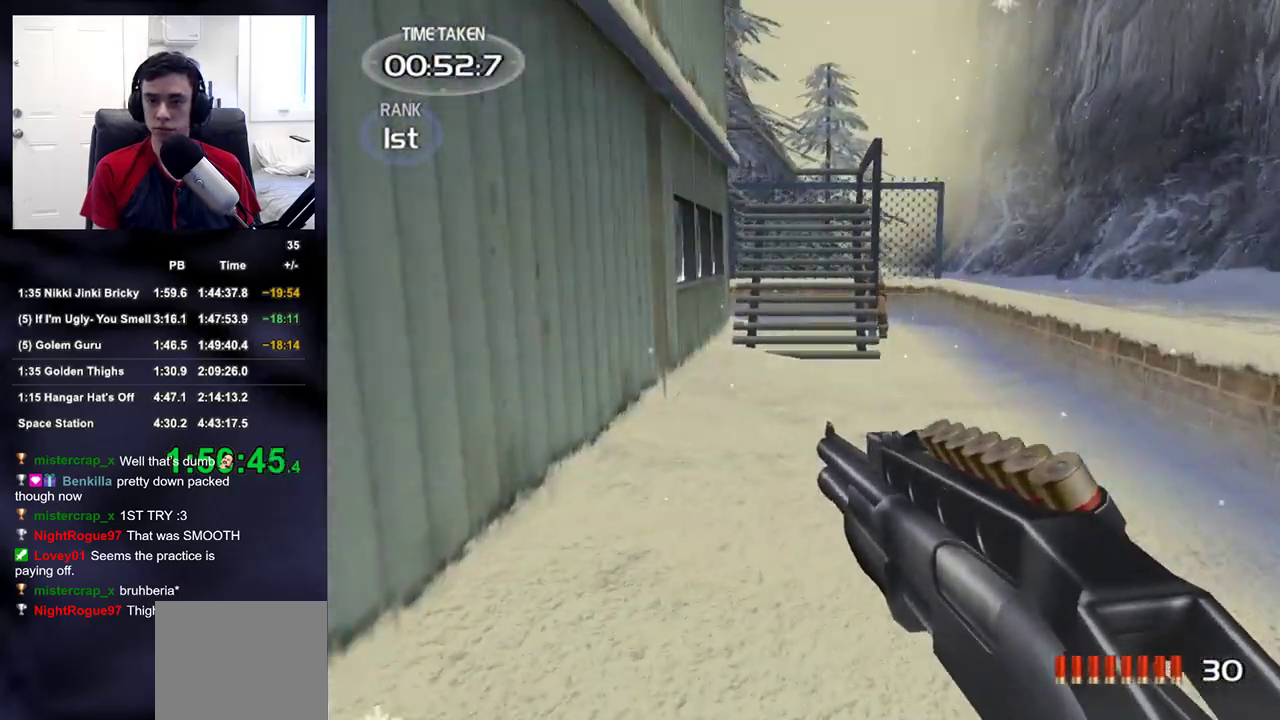
{"buttons": [], "left_stick": "up", "right_stick": "right", "events": [[83, "right_stick", "center"], [133, "left_stick", "up"], [233, "right_stick", "right"], [300, "right_stick", "center"], [433, "right_stick", "right"]]}
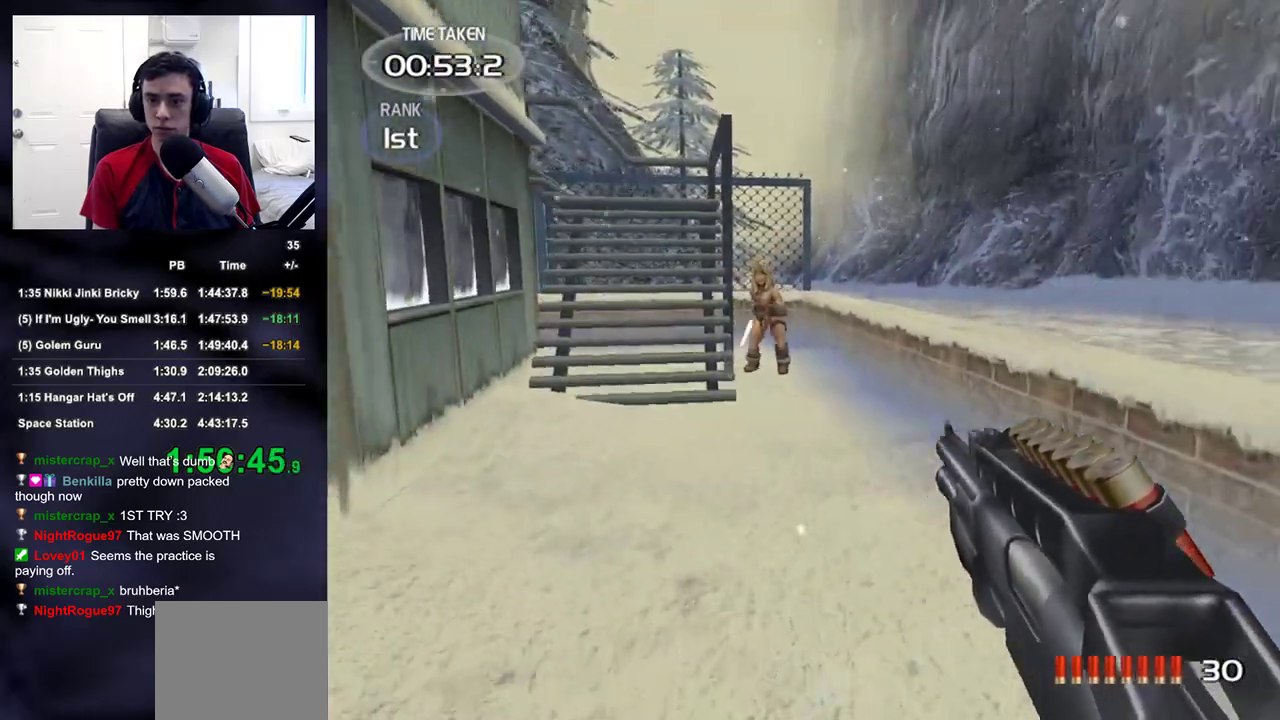
{"buttons": ["DPAD_UP", "DPAD_LEFT"], "left_stick": "center", "right_stick": "center", "events": [[33, "right_stick", "center"], [317, "R1", "down"], [367, "right_stick", "right"], [433, "DPAD_RIGHT", "down"], [450, "left_stick", "center"], [450, "right_stick", "center"], [467, "DPAD_UP", "down"], [483, "DPAD_LEFT", "down"], [483, "DPAD_RIGHT", "up"], [500, "R1", "up"]]}
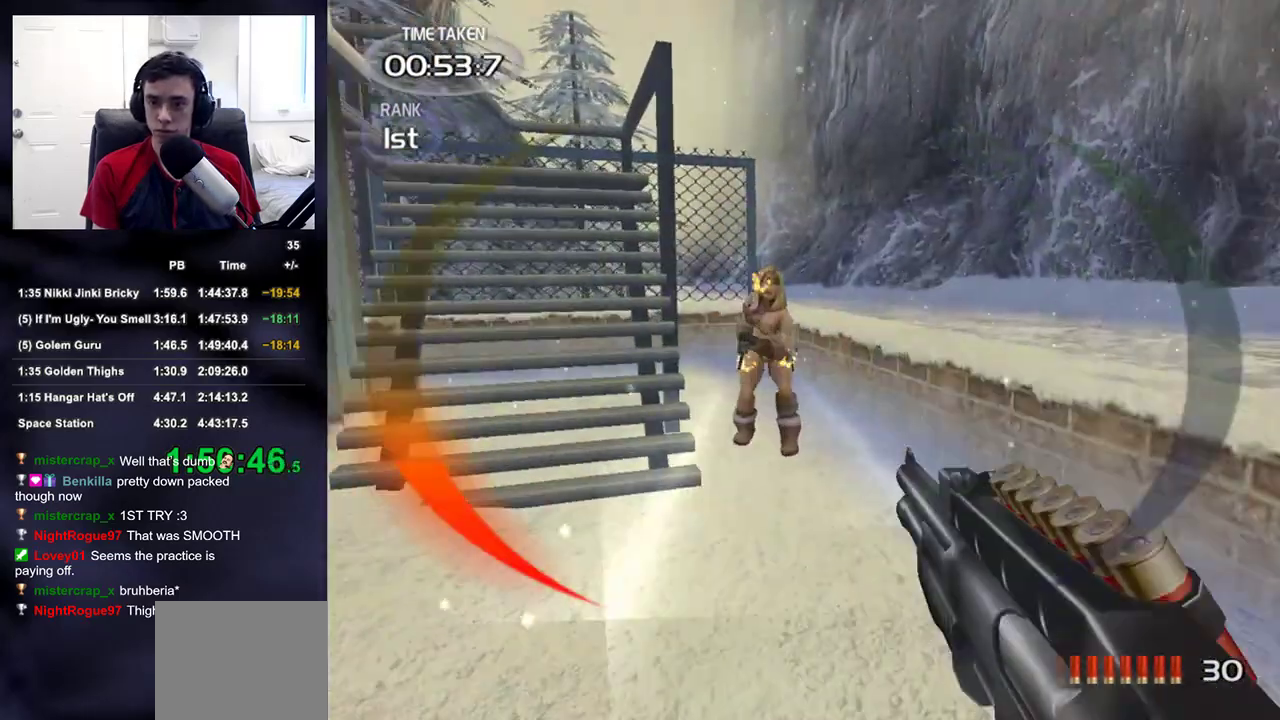
{"buttons": ["R1"], "left_stick": "up", "right_stick": "center", "events": [[67, "DPAD_UP", "up"], [100, "DPAD_LEFT", "up"], [283, "left_stick", "up"], [417, "R1", "down"]]}
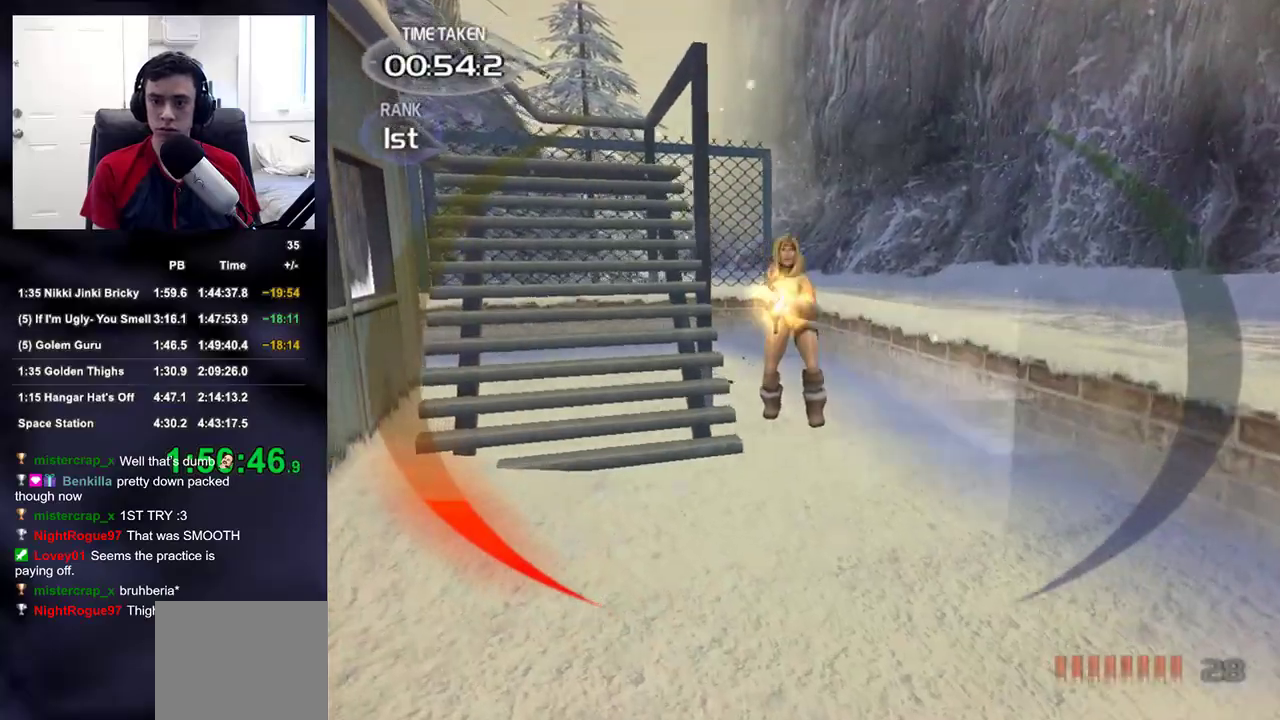
{"buttons": [], "left_stick": "center", "right_stick": "center", "events": [[200, "right_stick", "right"], [233, "DPAD_RIGHT", "down"], [250, "left_stick", "center"], [267, "DPAD_UP", "down"], [283, "DPAD_RIGHT", "up"], [283, "right_stick", "center"], [300, "DPAD_LEFT", "down"], [317, "R1", "up"], [383, "DPAD_UP", "up"], [400, "DPAD_LEFT", "up"]]}
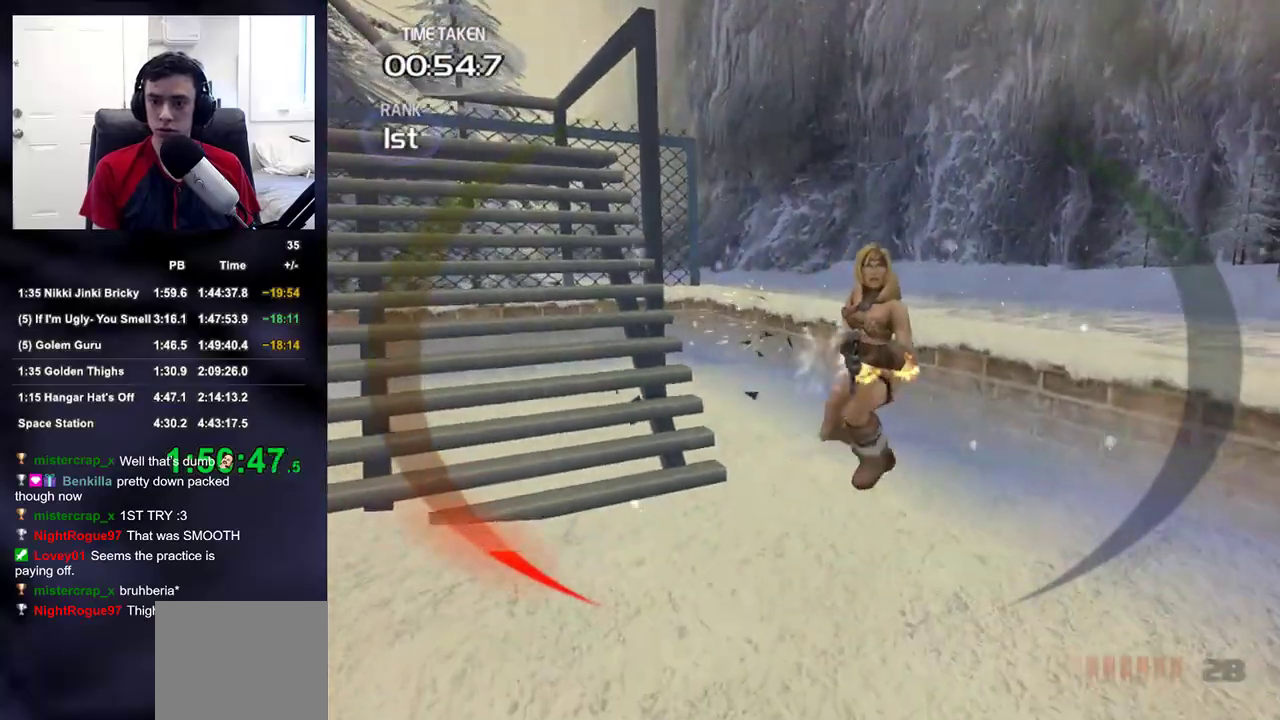
{"buttons": ["R1"], "left_stick": "up", "right_stick": "center", "events": [[83, "right_stick", "right"], [183, "right_stick", "center"], [333, "R1", "down"], [350, "left_stick", "up"]]}
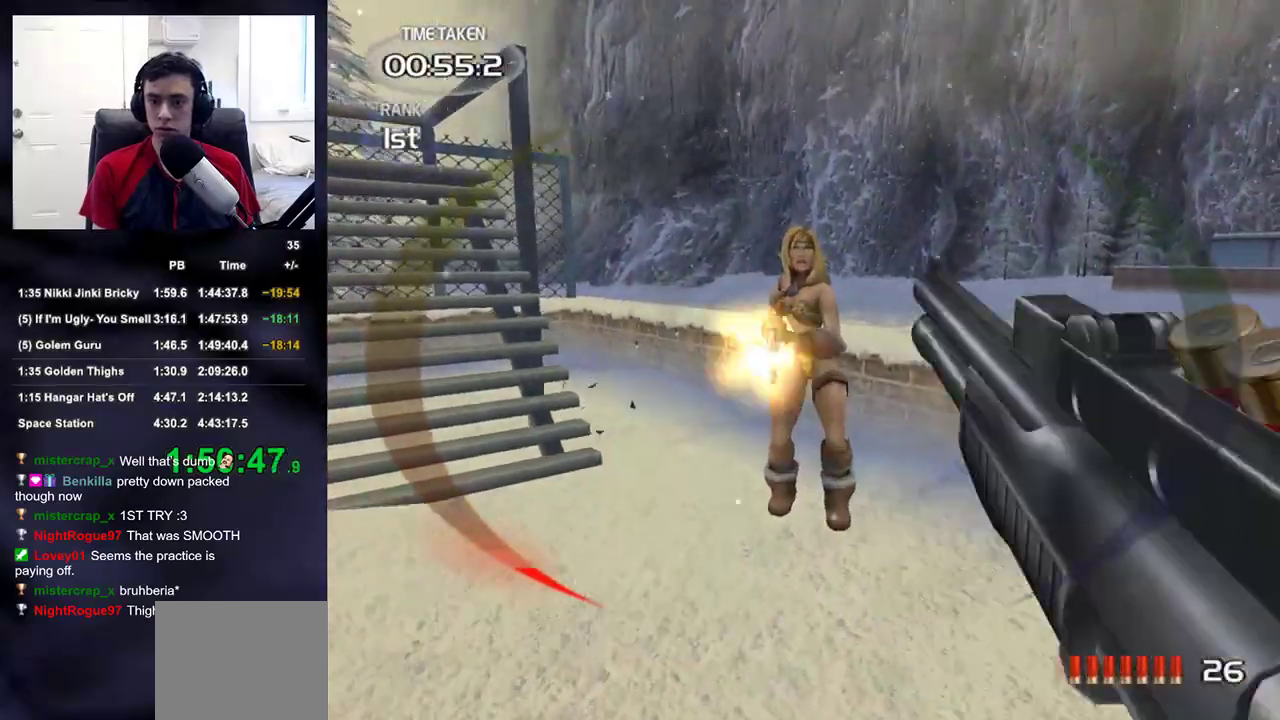
{"buttons": [], "left_stick": "up", "right_stick": "center"}
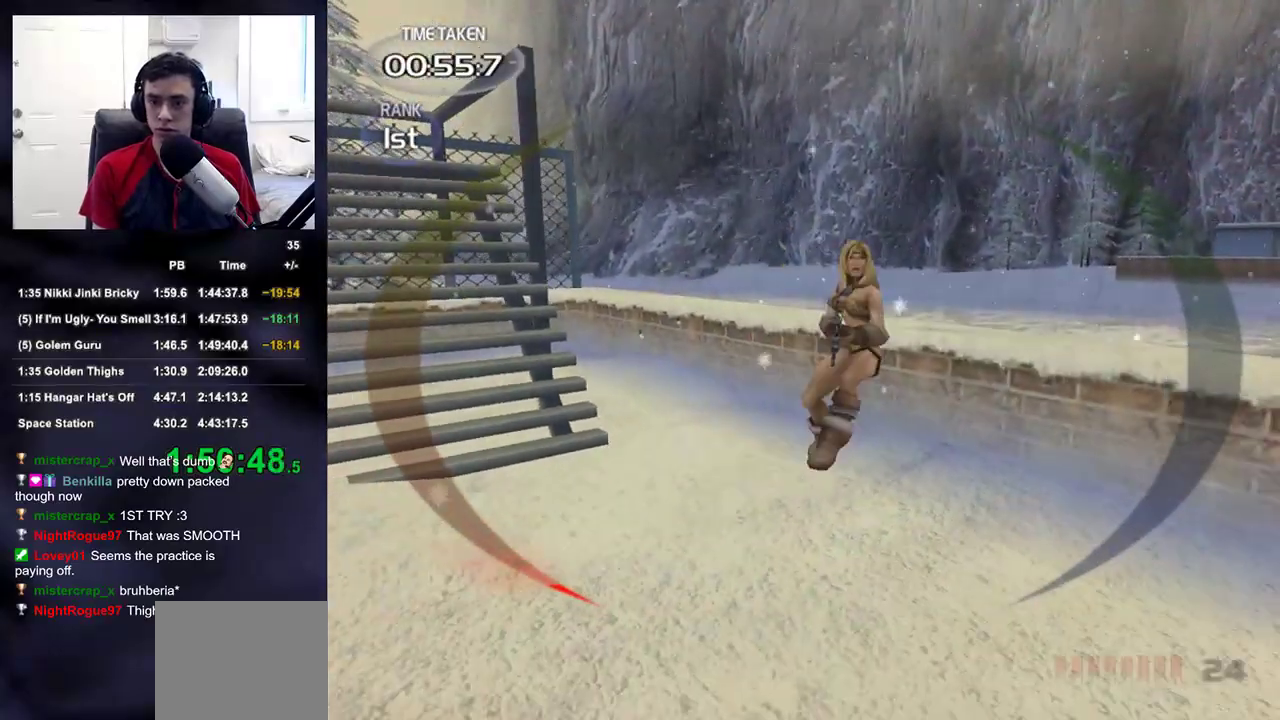
{"buttons": ["SQUARE", "DPAD_UP"], "left_stick": "center", "right_stick": "center", "events": [[33, "R1", "down"], [417, "DPAD_DOWN", "down"], [417, "DPAD_RIGHT", "down"], [450, "left_stick", "center"], [467, "DPAD_DOWN", "up"], [467, "DPAD_UP", "down"], [467, "SQUARE", "down"], [483, "DPAD_RIGHT", "up"], [483, "R1", "up"]]}
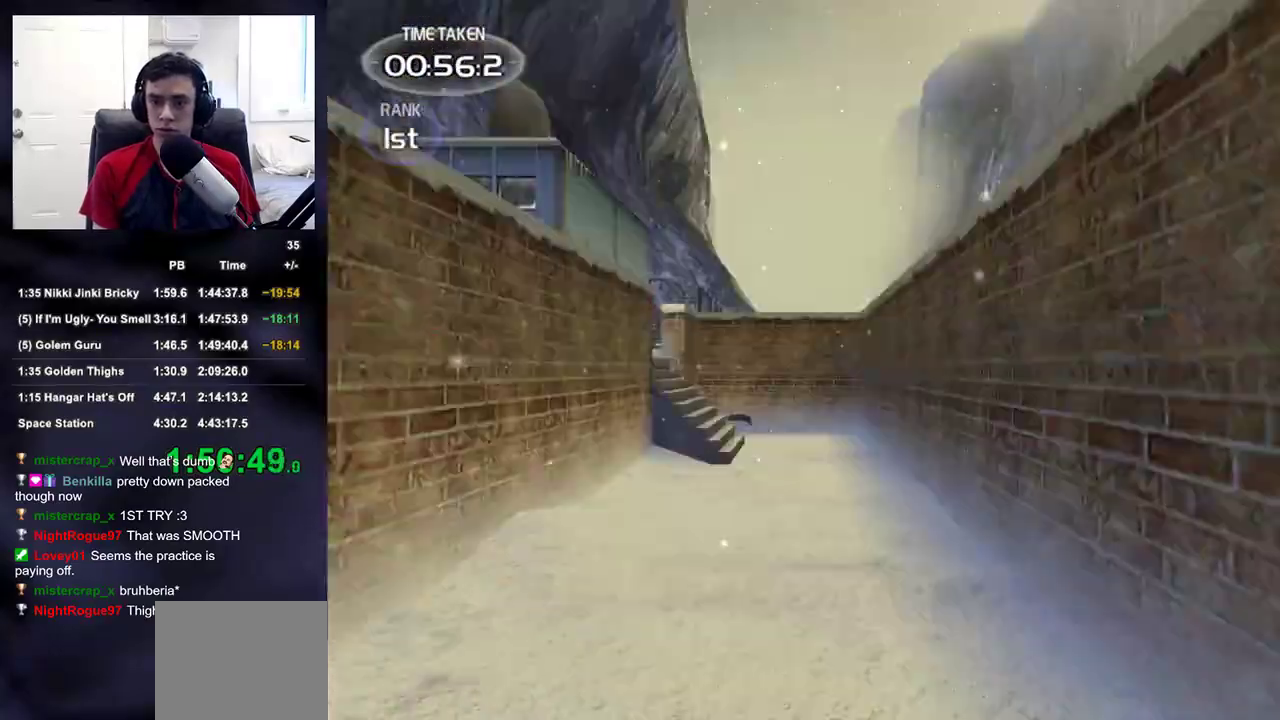
{"buttons": [], "left_stick": "up", "right_stick": "center", "events": [[17, "DPAD_LEFT", "down"], [17, "DPAD_UP", "up"], [33, "DPAD_LEFT", "up"], [67, "SQUARE", "up"], [183, "left_stick", "up-right"], [200, "right_stick", "down-right"], [250, "left_stick", "up"], [317, "right_stick", "left"], [433, "right_stick", "center"]]}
━━━━━━━━
ACTION ITEM
What is needed is the number of lines above that include the string "SQUARE", and nothing else.

SOLUTION
2